Gelişimde gecikmeye yukarıda anoreksiya hastası S.B’nin cümlelerini örnek verebiliriz diye düşünüyorum. Tam olamadığına, erişkinliğe duyduğu korkuya ve büyümeyi eksilme ile sunduğuna dair vurgusu bu durumu açıklayacak nitelikte.

 

Bunun yanında anoreksiya hastalarının ebeveynlerinde -özellikle annelerinde- mükemmeliyetçilik ve katı bir tavır gözlemlenebilir. Yine aynı ifadeler -tam olamamak, eksilmek- mükemmeliyetçi bir tavırla yetişmiş birinin korkularına işaret eder nitelikte. Tedavi sürecinden bahsederken daha detaylı bahsedeceğim ama şöyle bir soru işareti koymak isterim: mükemmeliyetçi ebeveyn tavırları bu denli etkili ise tedavi süreci belki de hasta ile sınırlı kalmamalıdır.

 

Özellikle bulimiya hastalarında görülen tıkınırcasına yeme bozukluklarına stres öncül olabilir. Bulimiya hastaları tüm streslerinden, problemlerinden arınmak adına yemek yemeyi bir kaçış olarak görür ve tıkınırcasına yemek yeme nöbetlerine kapılır fakat bunun sonunda yemek yemenin çözüm olmaması sebebiyle ve kilo alma endişesiyle gıda alımını azaltır, böylece hasta bir kısır döngüye girmiş olur. Bu noktada bulumiya hastası B.Ş’nin ifadelerine dikkat çekmek istiyorum. Bulumiyayı yalnızlığı ile başa çıkmak adına bir araç olarak görmesi bu bilgileri doğrular nitelikte. Bahsedilen kısır döngü ise yine bulumiya hastası E.A tarafından oldukça net bir şekilde ifade edilmiş. Ki kendisi bu kısır döngü üçünde kendini nasıl kaybettiğinin de farkında.

 

Yine bulumiya hastası İ.T’nin ifadelerine dikkat çekmek isterim. Yukarıda bahsedilen gibi öfkesini çıkarmak adına tıkınırcasına yemek nöbetlerini kullandığını belirtiyor.

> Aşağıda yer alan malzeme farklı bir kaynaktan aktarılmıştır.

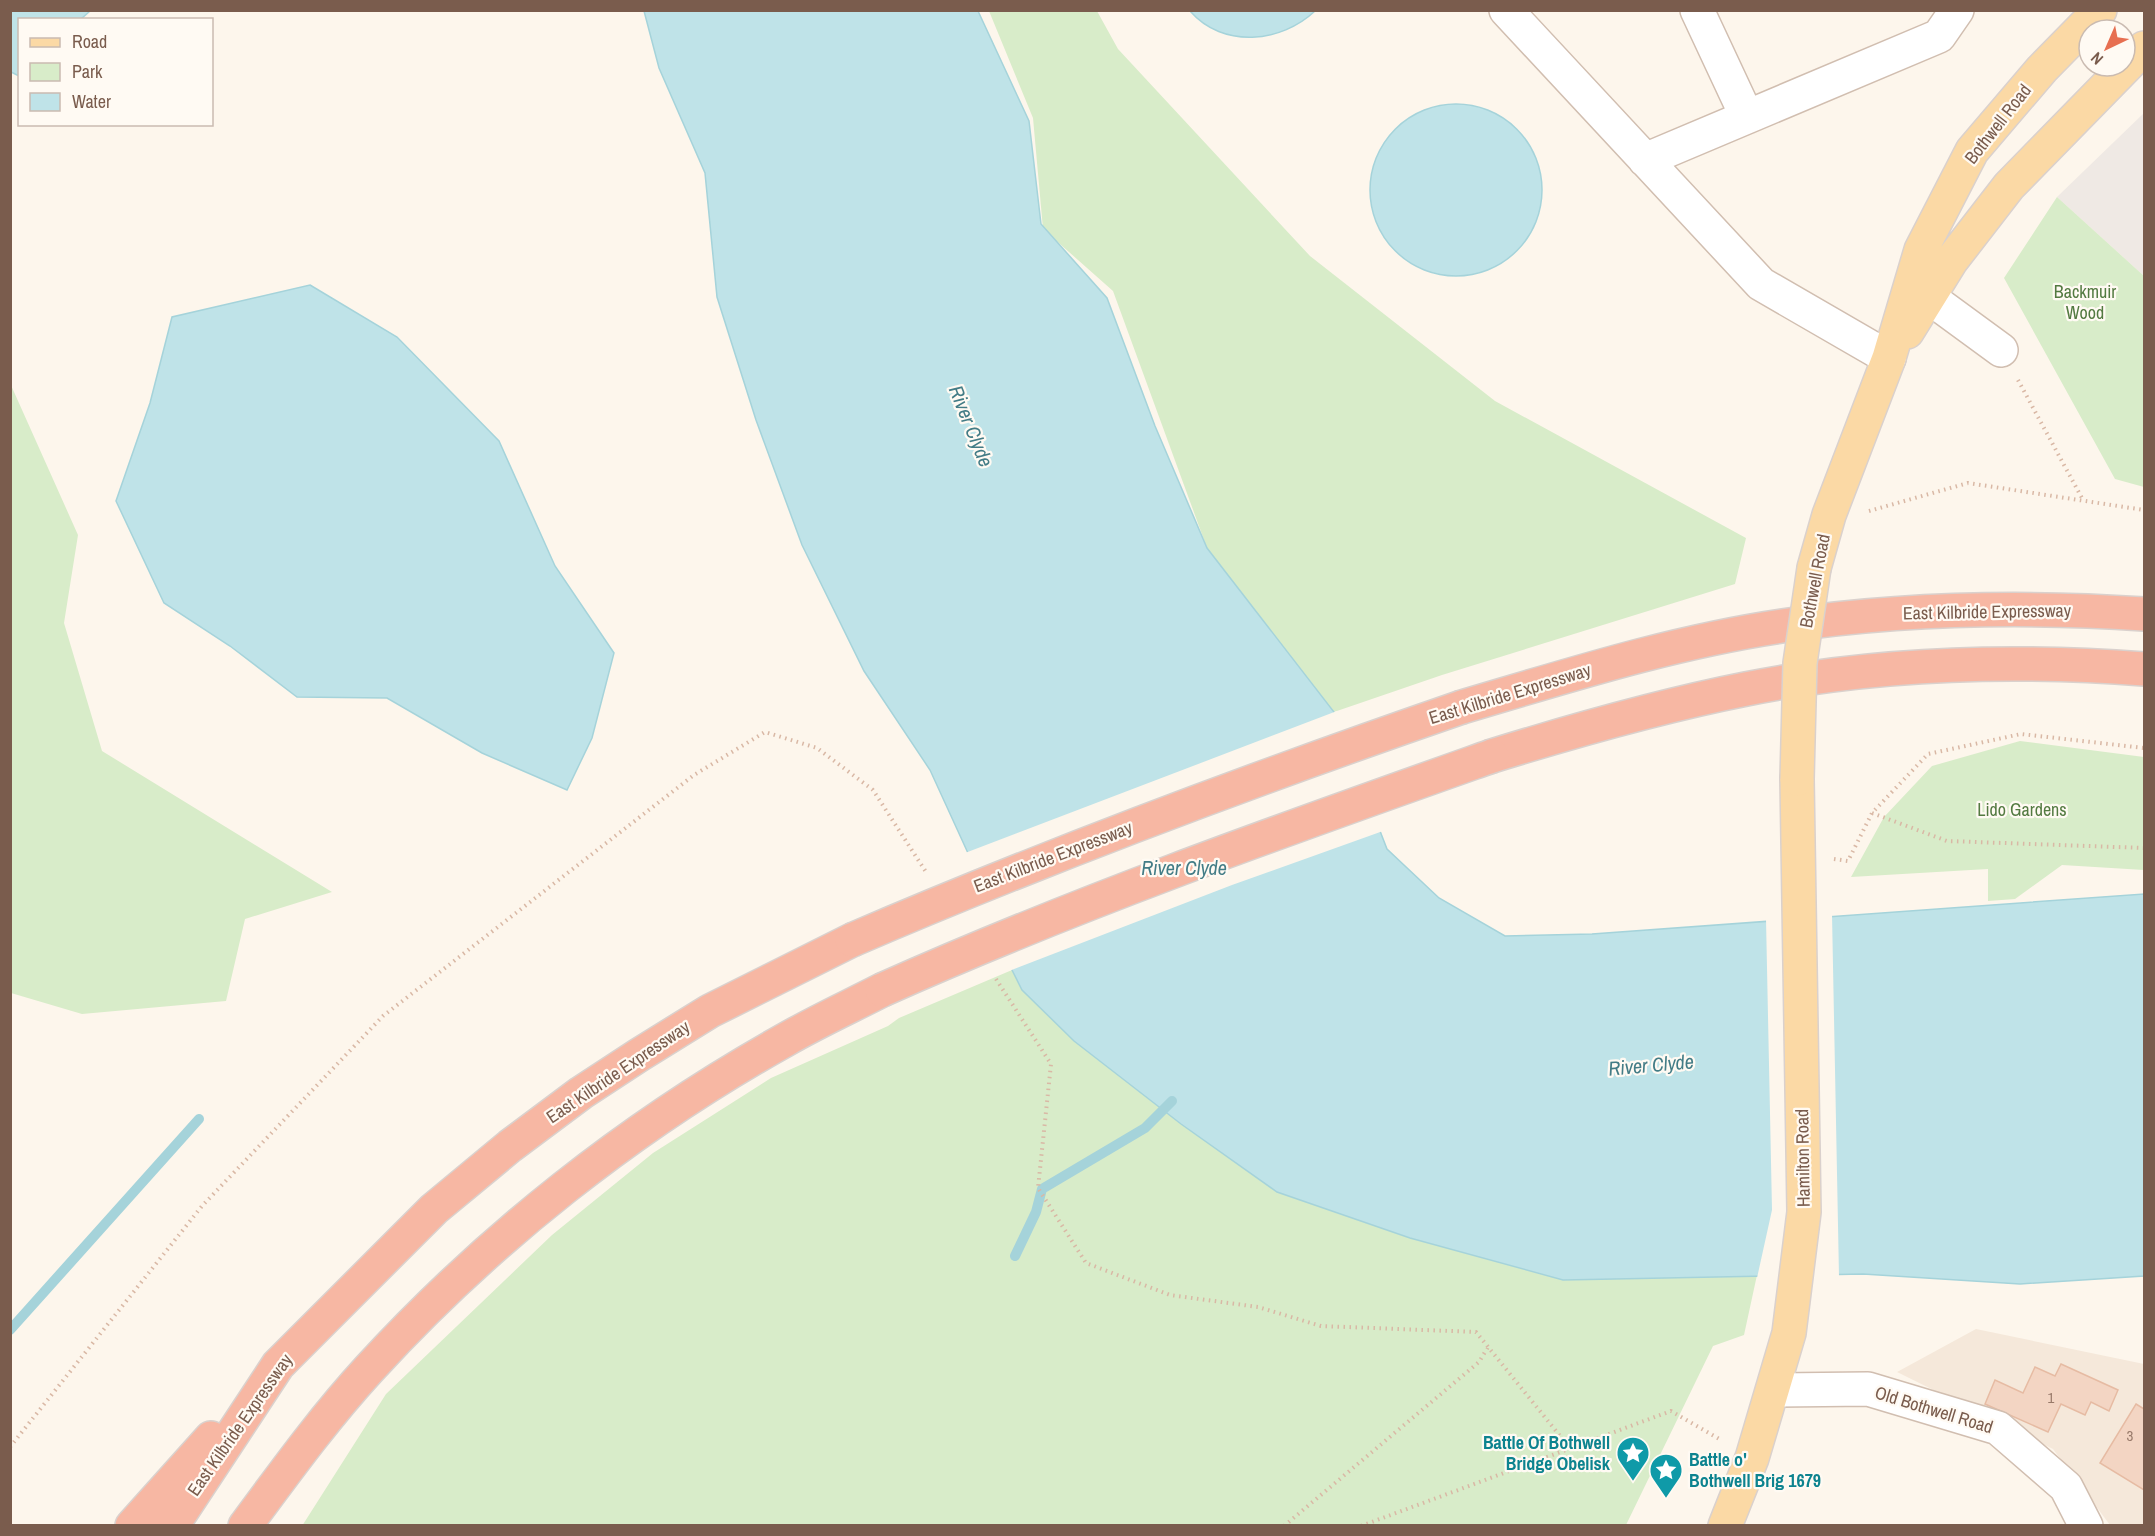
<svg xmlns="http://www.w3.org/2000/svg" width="2155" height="1536" font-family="'Archivo Narrow',sans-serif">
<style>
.residential{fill:#f5e8da}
.industrial{fill:#efe9e4}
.green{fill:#d8ecc9}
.water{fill:#bfe3e8;stroke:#a5d3da;stroke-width:1.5}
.pier{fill:#fdf6ec}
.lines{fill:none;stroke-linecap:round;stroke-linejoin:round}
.stream{stroke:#a5d3da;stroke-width:10}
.building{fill:#f3d5c3;stroke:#e6bba3;stroke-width:1.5}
.minor-casing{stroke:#d1beb0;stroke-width:36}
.major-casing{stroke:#dad1cd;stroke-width:36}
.highway-casing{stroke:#dad1cd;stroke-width:36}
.path{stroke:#d9b8a5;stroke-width:4;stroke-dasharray:1.5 4.5;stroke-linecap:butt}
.minor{stroke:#fff;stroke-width:33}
.major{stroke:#fbd9a5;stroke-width:33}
.highway{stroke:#f7b7a3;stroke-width:33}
.major-bridge-casing{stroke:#dad1cd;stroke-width:36;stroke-linecap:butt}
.highway-bridge-casing{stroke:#dad1cd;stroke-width:36;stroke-linecap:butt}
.major-bridge{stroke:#fbd9a5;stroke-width:33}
.highway-bridge{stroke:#f7b7a3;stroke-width:33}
.labels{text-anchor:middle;stroke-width:4.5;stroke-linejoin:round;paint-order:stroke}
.number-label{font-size:15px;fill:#987a6a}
.street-label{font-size:18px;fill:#7a5c4d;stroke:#fffaf3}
.park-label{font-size:18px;fill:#537a41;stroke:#fffaf3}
.culture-label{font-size:18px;font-weight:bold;fill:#0d838f;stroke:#fffaf3;text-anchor:end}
.water-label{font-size:20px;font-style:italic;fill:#437c86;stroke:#fffaf3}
</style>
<rect width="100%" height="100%" fill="#fdf6ec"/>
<!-- residential -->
<path class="residential" d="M1976,1329L2144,1364V1525H2110L2053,1449L1897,1372Z"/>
<!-- industrial -->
<path class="industrial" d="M2144,113V276L2057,197Z"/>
<!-- green -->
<path class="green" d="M989,11H1097L1118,49L1310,256L1495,401L1746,538L1735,584L1442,675L1334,712L1207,548L1113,291L1043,229L1033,118Z
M2057,197L2144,276V487L2115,479L2004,278Z
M10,383L78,535L64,623L102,751L332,892L245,919L226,1001L82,1014L11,993Z
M2020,741L2144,757V870L2062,865L2015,899L1988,901V869L1851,877L1884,817L1932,766Z
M1012,970L1022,990L1074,1041L1181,1124L1277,1192L1410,1238L1563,1280L1757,1275L1744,1335L1713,1346L1626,1525L302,1526L386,1394L552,1235L653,1153L771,1078L888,1026L899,1018Z"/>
<!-- water -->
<path class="water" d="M10,11L11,10L90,11L81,19L20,20L19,76L11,72Z
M644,11H978L1029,121L1041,224L1107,298L1155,426L1207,548L1334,712L1387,849L1439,898L1505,936L1592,934L2144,894V1276L2020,1284L1863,1274L1563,1280L1410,1238L1277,1192L1181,1124L1074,1041L1022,990L1012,970L978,875L930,770L864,671L802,545L756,420L717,297L705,173L659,68Z
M1190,11H1315C1281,43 1223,49 1190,11Z
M1370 190a86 86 0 1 1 172 0a86 86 0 1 1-172 0Z
M310,285L397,337L499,441L555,566L614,653L592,738L567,790L482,753L387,698L297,697L230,646L164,603L116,501L150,403L172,317Z"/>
<!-- pier -->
<path class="pier" d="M1337,711L1383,831L1232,885L1009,971L965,853Z
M1832,914L1839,1277L1757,1278L1772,1210L1766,919Z"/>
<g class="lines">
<!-- stream -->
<path class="stream" d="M1015,1256L1036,1212L1042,1189L1145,1128L1172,1101
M10,1330L199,1119"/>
</g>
<!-- building -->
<path class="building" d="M2061,1364L2118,1390L2109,1411L2091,1402L2085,1415L2061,1404L2048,1432L1985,1404L1995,1380L2023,1393L2035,1367L2055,1376Z
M2136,1404L2144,1409V1490L2100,1463Z"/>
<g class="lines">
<!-- minor casing -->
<g class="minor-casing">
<path id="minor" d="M1506,10L1761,284L1889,358
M1697,10L1747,117
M1645,160L1939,36L1957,10
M1930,298L2001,350
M1773,1390L1868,1389L1998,1428L2066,1487L2086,1526"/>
</g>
<!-- major casing -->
<g class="major-casing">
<path id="major" d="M1907,332L1951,261L2009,186L2144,48
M1814,568L1829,515L1889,358L1921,250L1972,151L2042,69L2100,10
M1725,1526L1752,1458L1789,1333L1804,1212L1797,779"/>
</g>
<!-- highway casing -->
<g class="highway-casing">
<path id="highway" d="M1462,707C1567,676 1673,642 1782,626C1903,608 2023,606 2144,614
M1492,756C1576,730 1660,706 1746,689C1876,663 2013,659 2144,669
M132,1526L211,1438
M172,1526L278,1365L434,1209L510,1146L581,1093L639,1055L710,1011L852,940
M245,1526C285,1472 324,1418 369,1369C488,1239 631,1126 785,1040C816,1022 849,1007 882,990"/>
</g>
<!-- path -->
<path class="path" d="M2018,380L2083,500
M1869,511L1968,483L2144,510
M1872,813L1947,841L2144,848
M1834,859L1848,861L1872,813L1928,754L2021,734L2144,748
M996,979L1051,1064L1038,1188L1086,1263L1170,1295L1258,1307L1321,1326L1476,1332L1569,1447
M10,1447L202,1206L383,1016L694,775L765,732L817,748L873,790L926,872
M1284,1526L1479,1362L1488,1347
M1361,1526L1671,1411L1721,1440"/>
<!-- minor -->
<use href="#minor" class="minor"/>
<!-- major -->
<use href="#major" class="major"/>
<!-- highway -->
<use href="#highway" class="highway"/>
<!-- major-bridge casing -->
<g class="major-bridge-casing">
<path id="major-bridge" d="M1797,779L1800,663L1814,568"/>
</g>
<!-- highway-bridge casing -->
<g class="highway-bridge-casing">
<path id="highway-bridge" d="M852,940C1052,854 1256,778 1462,707
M882,990C1081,901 1286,829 1492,756"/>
</g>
<!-- major-bridge -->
<use href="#major-bridge" class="major-bridge"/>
<!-- highway-bridge -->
<use href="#highway-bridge" class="highway-bridge"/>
</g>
<!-- icons -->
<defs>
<g id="sight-pin" transform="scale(1.725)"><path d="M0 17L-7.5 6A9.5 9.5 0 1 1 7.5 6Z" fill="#0f9aa8" stroke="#fffaf3"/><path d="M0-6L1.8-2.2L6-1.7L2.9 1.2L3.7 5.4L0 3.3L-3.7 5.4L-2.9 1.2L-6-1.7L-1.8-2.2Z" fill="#fff"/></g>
</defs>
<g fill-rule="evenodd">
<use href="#sight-pin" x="1633" y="1453"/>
<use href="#sight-pin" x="1666" y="1470"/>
</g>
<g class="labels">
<!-- number labels -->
<g class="number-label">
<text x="2051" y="1403">1</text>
<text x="2130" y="1441">3</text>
</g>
<!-- street labels -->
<g class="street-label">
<text transform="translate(1998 124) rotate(-52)" y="6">Bothwell Road</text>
<text transform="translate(1815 581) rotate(-79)" y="6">Bothwell Road</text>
<text transform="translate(1987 612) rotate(-1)" y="6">East Kilbride Expressway</text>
<text transform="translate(1510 694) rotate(-17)" y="6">East Kilbride Expressway</text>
<text transform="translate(1053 857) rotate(-21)" y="6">East Kilbride Expressway</text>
<text transform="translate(618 1072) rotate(-34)" y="6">East Kilbride Expressway</text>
<text transform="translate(1803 1158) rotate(-91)" y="6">Hamilton Road</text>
<text transform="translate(1934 1410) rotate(17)" y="6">Old Bothwell Road</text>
<text transform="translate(240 1425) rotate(-55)" y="6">East Kilbride Expressway</text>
</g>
<!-- park labels -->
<g class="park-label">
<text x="2085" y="298">Backmuir<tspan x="2085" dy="21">Wood</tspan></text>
<text x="2022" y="816">Lido Gardens</text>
</g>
<!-- culture labels -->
<g class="culture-label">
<text x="1610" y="1449">Battle Of Bothwell<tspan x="1610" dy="21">Bridge Obelisk</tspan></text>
<text x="1689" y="1466" text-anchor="start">Battle o'<tspan x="1689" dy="21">Bothwell Brig 1679</tspan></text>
</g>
<!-- water labels -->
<g class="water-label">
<text transform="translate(971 426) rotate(68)" y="7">River Clyde</text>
<text x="1184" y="875">River Clyde</text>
<text transform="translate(1651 1065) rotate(-5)" y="7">River Clyde</text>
</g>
</g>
<!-- border -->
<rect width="2155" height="1536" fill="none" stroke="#7a5c4d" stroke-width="24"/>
<!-- legend -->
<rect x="18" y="18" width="195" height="108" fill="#fffaf3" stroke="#cabbb1" stroke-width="1.5"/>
<rect x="30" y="38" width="30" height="9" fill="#fbd9a5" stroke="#cabbb1" stroke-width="1.5"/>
<text x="72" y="48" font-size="18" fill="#7a5c4d">Road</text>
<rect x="30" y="63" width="30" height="18" fill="#d8ecc9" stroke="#cabbb1" stroke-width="1.5"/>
<text x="72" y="78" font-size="18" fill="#7a5c4d">Park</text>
<rect x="30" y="93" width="30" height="18" fill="#bfe3e8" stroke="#cabbb1" stroke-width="1.5"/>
<text x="72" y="108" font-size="18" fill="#7a5c4d">Water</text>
<!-- north arrow -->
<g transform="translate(2107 48) rotate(224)"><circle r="28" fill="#fffaf3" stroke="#cabbb1" stroke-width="1.5"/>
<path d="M0-4.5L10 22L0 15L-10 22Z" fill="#e76f51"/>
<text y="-9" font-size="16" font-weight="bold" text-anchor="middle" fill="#7a5c4d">N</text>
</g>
</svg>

Sonrasında ise bir suç olarak gördüğü yemek yemenin cezasını çektiğinden de bahsetmiş. Ceza olarak gıda alımını durdurmak, aşırı ağır egzersizden bahsettiğini düşünüyorum.

 

Yeme bozukluklarının depresif duygu durumuna neden olması depresyon hastası oldukları fikrine neden olmuştur ama yeme bozukluğu çoğu öyküde depresyonun öncülüdür.

 

Tüm bu psikolojik etmenlerin yanında modern toplumun güzellik algısı, balerinlik, mankenlik gibi bedeni kontrol altında tutmayı gerektiren meslekler, ideal bedeni zayıflıkla eşleyen zihniyet de yeme bozukluğu görülme sıklığının artmasında önemli bir etkendir.

 

Yeme Bozuklukları Tedavisi

Yeme bozukluklarında tedavi kişinin sağlıklı yeme alışkanlıklarına sahip olmasını, ideal kiloya ve bedene sahip olmasını ve en önemlisi ruh sağlığının düzeltilmesini amaçlamaktadır. Tedavide tek bir branş/uzman ile çalışmaktansa birçok uzman ile çalışmak daha doğrudur.

 

Psikoterapi gereklidir, bu süreçte aile ile işbirliği ve ailenin de tedaviye katılımı oldukça önemlidir. Ailenin katılımı ailenin hastaya doğru yaklaşmasının gerekliliğini ve vermesi gereken desteği görmesini sağlar. Bunun yanında yukarda da bahsettiğim gibi bazı aile davranışları bu tarz hastalıkları tetikler, bu bağlamda psikoterapi aileye doğru davranış skalasını da göstermeye yarayacaktır.

 

Fakat şu unutulmamalıdır ki yeme davranışında sorun gördüğümüz herkes yeme bozukluğu hastası değildir. Birçok organik sebep de yeme davranışını olumsuz etkiler. Bu nedenle ihtimal dahilindeki organik sebepler uzmanlarca dışlandıktan sonra gerekli organik tedavi ve bir uzman tarafından yürütülecek psikoterapi süreci doğru bir tedavi sürecini oluşturacaktır.